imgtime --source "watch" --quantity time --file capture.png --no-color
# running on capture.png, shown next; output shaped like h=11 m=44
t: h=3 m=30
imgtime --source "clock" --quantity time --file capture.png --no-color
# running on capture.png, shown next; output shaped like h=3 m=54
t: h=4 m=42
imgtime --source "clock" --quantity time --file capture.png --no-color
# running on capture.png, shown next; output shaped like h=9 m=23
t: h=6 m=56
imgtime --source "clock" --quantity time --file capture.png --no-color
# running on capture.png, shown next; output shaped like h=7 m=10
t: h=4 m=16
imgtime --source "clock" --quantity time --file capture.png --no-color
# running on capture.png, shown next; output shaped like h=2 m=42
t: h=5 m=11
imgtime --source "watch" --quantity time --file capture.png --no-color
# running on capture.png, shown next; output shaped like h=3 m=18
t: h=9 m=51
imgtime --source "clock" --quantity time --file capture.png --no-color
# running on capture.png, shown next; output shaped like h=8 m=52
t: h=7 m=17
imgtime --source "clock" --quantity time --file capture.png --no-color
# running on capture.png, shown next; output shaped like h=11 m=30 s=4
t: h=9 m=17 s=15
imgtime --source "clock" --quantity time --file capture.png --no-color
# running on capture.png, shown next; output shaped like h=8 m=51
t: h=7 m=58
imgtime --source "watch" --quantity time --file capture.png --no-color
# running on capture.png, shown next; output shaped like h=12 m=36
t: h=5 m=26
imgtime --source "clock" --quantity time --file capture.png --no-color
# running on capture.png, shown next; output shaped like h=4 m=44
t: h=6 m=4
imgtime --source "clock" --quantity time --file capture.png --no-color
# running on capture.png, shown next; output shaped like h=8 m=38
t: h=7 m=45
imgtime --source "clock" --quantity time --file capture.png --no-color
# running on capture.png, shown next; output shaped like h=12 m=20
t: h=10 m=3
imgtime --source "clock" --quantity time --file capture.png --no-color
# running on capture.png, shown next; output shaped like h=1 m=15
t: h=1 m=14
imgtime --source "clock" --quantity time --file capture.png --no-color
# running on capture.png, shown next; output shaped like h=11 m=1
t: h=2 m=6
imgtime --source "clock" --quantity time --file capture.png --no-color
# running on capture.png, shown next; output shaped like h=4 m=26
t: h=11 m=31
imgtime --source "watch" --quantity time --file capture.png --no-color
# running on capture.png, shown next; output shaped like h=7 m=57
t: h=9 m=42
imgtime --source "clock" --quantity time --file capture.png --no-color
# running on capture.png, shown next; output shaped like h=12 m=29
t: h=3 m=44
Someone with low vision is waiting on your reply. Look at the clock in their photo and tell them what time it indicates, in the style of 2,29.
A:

# # # #

== Exercise brief ==
Convert all the data above into a Markdown table with the columns Row and Line, putting each line in its own numbered row and skipping blank lines.

== Result of this task ==
| Row | Line |
|---|---|
| 1 | imgtime --source "watch" --quantity time --file capture.png --no-color |
| 2 | # running on capture.png, shown next; output shaped like h=11 m=44 |
| 3 | t: h=3 m=30 |
| 4 | imgtime --source "clock" --quantity time --file capture.png --no-color |
| 5 | # running on capture.png, shown next; output shaped like h=3 m=54 |
| 6 | t: h=4 m=42 |
| 7 | imgtime --source "clock" --quantity time --file capture.png --no-color |
| 8 | # running on capture.png, shown next; output shaped like h=9 m=23 |
| 9 | t: h=6 m=56 |
| 10 | imgtime --source "clock" --quantity time --file capture.png --no-color |
| 11 | # running on capture.png, shown next; output shaped like h=7 m=10 |
| 12 | t: h=4 m=16 |
| 13 | imgtime --source "clock" --quantity time --file capture.png --no-color |
| 14 | # running on capture.png, shown next; output shaped like h=2 m=42 |
| 15 | t: h=5 m=11 |
| 16 | imgtime --source "watch" --quantity time --file capture.png --no-color |
| 17 | # running on capture.png, shown next; output shaped like h=3 m=18 |
| 18 | t: h=9 m=51 |
| 19 | imgtime --source "clock" --quantity time --file capture.png --no-color |
| 20 | # running on capture.png, shown next; output shaped like h=8 m=52 |
| 21 | t: h=7 m=17 |
| 22 | imgtime --source "clock" --quantity time --file capture.png --no-color |
| 23 | # running on capture.png, shown next; output shaped like h=11 m=30 s=4 |
| 24 | t: h=9 m=17 s=15 |
| 25 | imgtime --source "clock" --quantity time --file capture.png --no-color |
| 26 | # running on capture.png, shown next; output shaped like h=8 m=51 |
| 27 | t: h=7 m=58 |
| 28 | imgtime --source "watch" --quantity time --file capture.png --no-color |
| 29 | # running on capture.png, shown next; output shaped like h=12 m=36 |
| 30 | t: h=5 m=26 |
| 31 | imgtime --source "clock" --quantity time --file capture.png --no-color |
| 32 | # running on capture.png, shown next; output shaped like h=4 m=44 |
| 33 | t: h=6 m=4 |
| 34 | imgtime --source "clock" --quantity time --file capture.png --no-color |
| 35 | # running on capture.png, shown next; output shaped like h=8 m=38 |
| 36 | t: h=7 m=45 |
| 37 | imgtime --source "clock" --quantity time --file capture.png --no-color |
| 38 | # running on capture.png, shown next; output shaped like h=12 m=20 |
| 39 | t: h=10 m=3 |
| 40 | imgtime --source "clock" --quantity time --file capture.png --no-color |
| 41 | # running on capture.png, shown next; output shaped like h=1 m=15 |
| 42 | t: h=1 m=14 |
| 43 | imgtime --source "clock" --quantity time --file capture.png --no-color |
| 44 | # running on capture.png, shown next; output shaped like h=11 m=1 |
| 45 | t: h=2 m=6 |
| 46 | imgtime --source "clock" --quantity time --file capture.png --no-color |
| 47 | # running on capture.png, shown next; output shaped like h=4 m=26 |
| 48 | t: h=11 m=31 |
| 49 | imgtime --source "watch" --quantity time --file capture.png --no-color |
| 50 | # running on capture.png, shown next; output shaped like h=7 m=57 |
| 51 | t: h=9 m=42 |
| 52 | imgtime --source "clock" --quantity time --file capture.png --no-color |
| 53 | # running on capture.png, shown next; output shaped like h=12 m=29 |
| 54 | t: h=3 m=44 |
| 55 | Someone with low vision is waiting on your reply. Look at the clock in their photo and tell them what time it indicates, in the style of 2,29. |
| 56 | A: |